In general, I’m not a believer in a mandatory retirement age, since not everyone ages the same.
Although physical decline usually begins in a person’s 40s, and cognitive decline two or three decades later, the onset and pace of that decline varies. It depends on how well you’ve taken care of yourself and what genetic cards you’ve been dealt.
I am, though, starting to warm to the idea for members of Congress, since the seniority system is geared to encourage them to hang on longer than they should, and since the voters are too fickle to force out those members who don’t recognize or accept their decline.
As with the push for term limits a couple of decades ago, voters may agree with a mandatory retirement age for lawmakers in principle but not in practice. They may say that 80 is too old for most anyone to stay in Congress, but still they don’t want to give up the seniority — and the plum committee assignments and spending influence that come with it — that their own octogenarian legislator has accumulated.
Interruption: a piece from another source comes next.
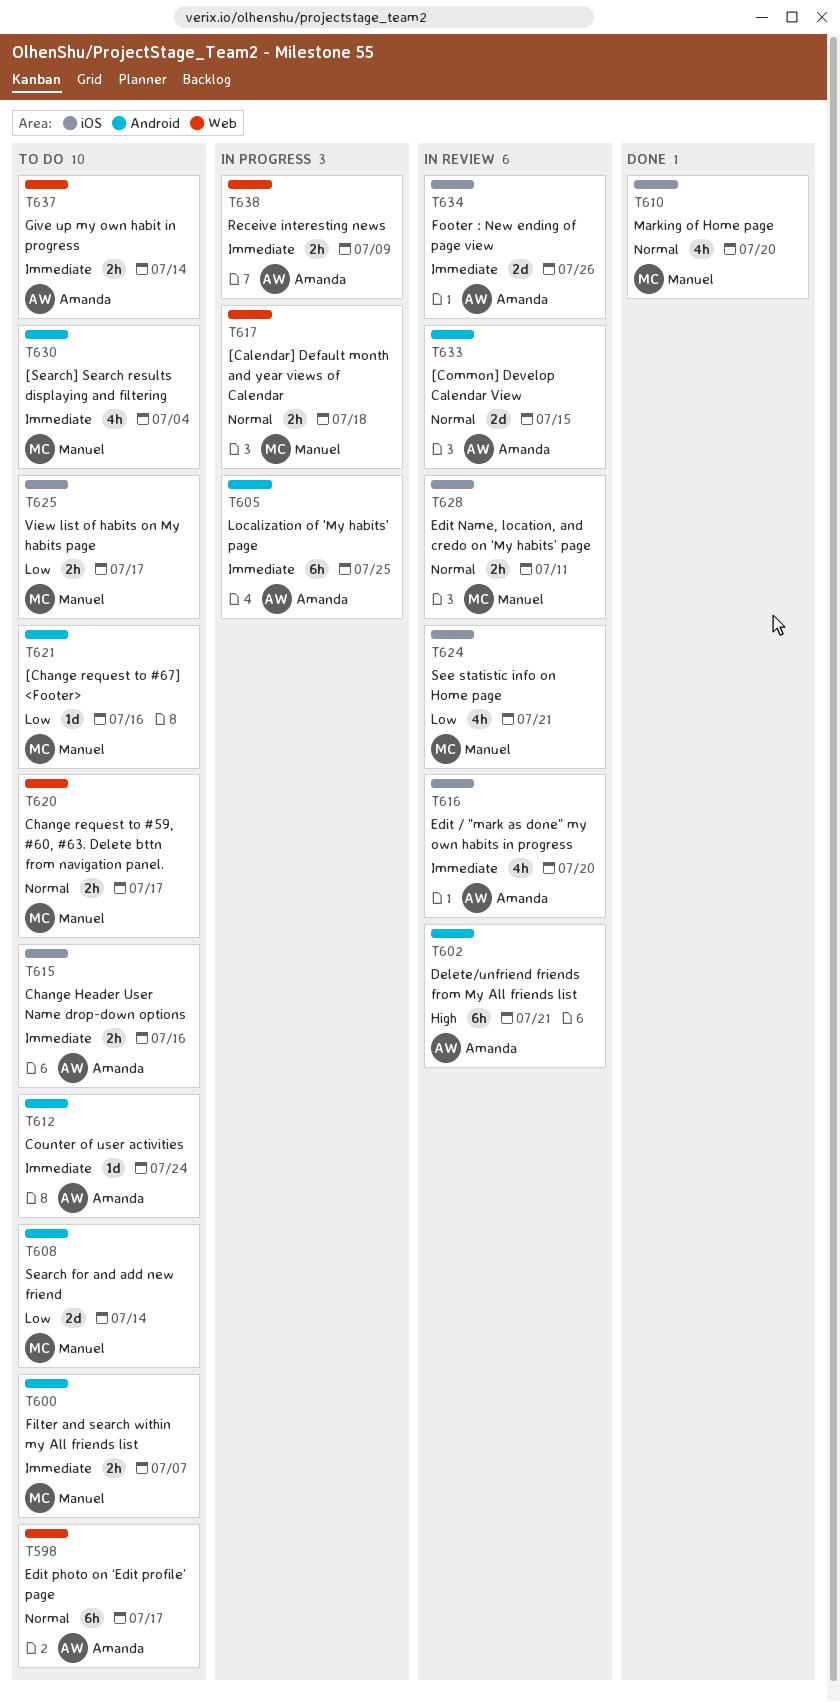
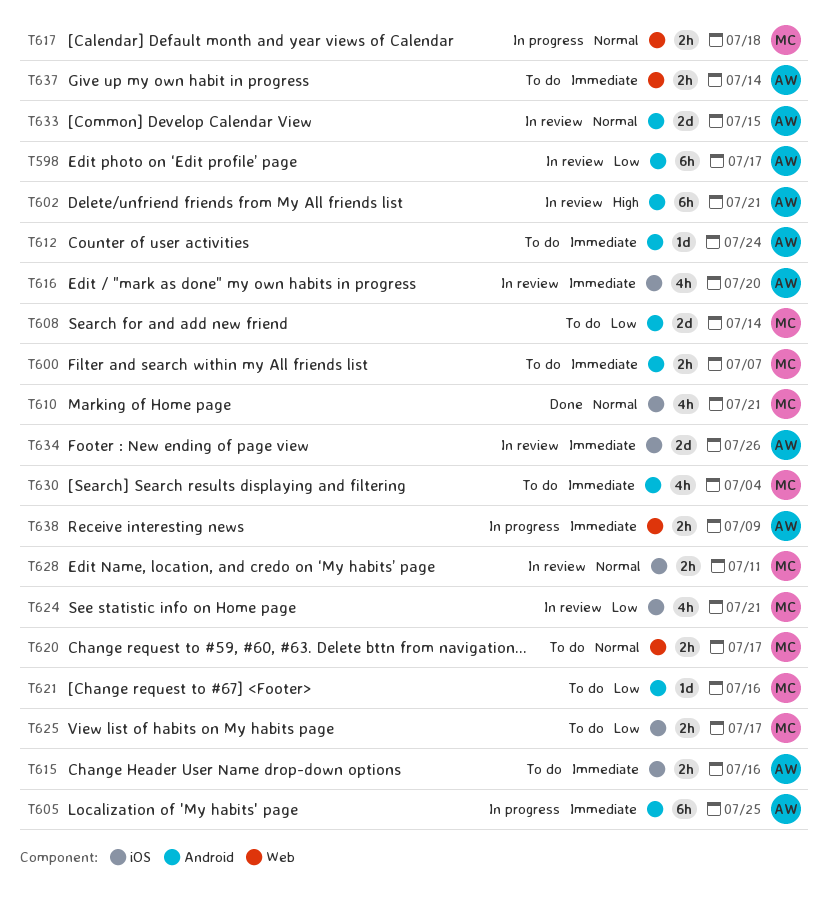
T598, status: To do -> In review
T598, priority: Normal -> Low
T598, label: Web -> Android
T610, due: Jul 20 -> Jul 21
All of this comes to mind with the recent focus on Thad Cochran’s physical health and mental sharpness. After being out for a month dealing with a urinary tract infection, Mississippi’s senior senator returned, somewhat under duress, to Washington. He immediately became the focus of speculation about how much longer he would be able to hang on and who might be appointed to replace Cochran if he were to retire halfway through his seventh term.
His chief of staff, Brad White, got a little testy during a radio program last week. He chastised the speculators and was quoted as saying, among other things, that Cochran’s health issues “are common to men his age.”
Precisely.
And that is why it is reasonable to ask whether there comes an age for most men and women when they cannot physically handle the rigor of jetting back and forth between their home states and Washington, when their brains are no longer nimble enough to dissect complex issues or listen to hours of debate, when they become way too dependent on staff to articulate for them and to cover their lapses.
Cochran, who turns 80 in December, is not the only senator who is long in the tooth. The average age of a U.S. senator was just under 62 years old when the current Congress began in January. That tied for the second oldest on record. There are seven members of the Senate in their 80s, and 17 in their 70s. In other words, almost a fourth of that entire chamber is staying in office well beyond the normal retirement age of those who’ve elected them.
Such longevity may bring the wisdom of experience, but it also may bring a staleness of thought, a corrupting coziness with special interests, and a perspective that has been narrowed by the long time spent within the confines of the Washington beltway.
Until the 1980s, mandatory-retirement provisions were fairly common. In 1986, Congress abolished most of them, deciding that they were a form of age discrimination.
There are some exceptions, though. Members of the military, federal law enforcement agents and commercial airline pilots all fall under mandatory retirement policies because their jobs are considered too perilous or demand high levels of physical and mental skill.
As we live longer and work longer, there are also movements afoot in some life-and-death professions to test older practitioners to ensure their skills have not diminished. Medicine is the most obvious example. For several years, there has been talk about requiring physicians, and especially surgeons, to submit to regular physical exams and cognitive testing after they reach a certain, though still unspecified, age.
Nor is mandatory retirement unprecedented for what are mostly cerebral occupations. At least five states have a mandatory retirement age of 70 for judges, and one, Oregon, pushes it to 75.
Seventy-five sounds like a good number for members of Congress. That’s not pushing them out too soon, the way arbitrary term limits might. Yet it recognizes that it can be difficult for even lawmakers in poor health to voluntarily give up the prestige and power that come from lengthy congressional service.
It’s sad when an aging lawmaker — like an aging boxer — stays in the ring of politics too long. Sometimes they do so because of ego. Sometimes they do so because they’ve been convinced by others back home that their influence is irreplaceable.
Instead of going out while they’re still in command of themselves, they eventually get embarrassed either by opponents or the news media who highlight their infirmities.
It would be unlikely for Congress to age-limit itself. But it might be best for the country and for its own members if it did.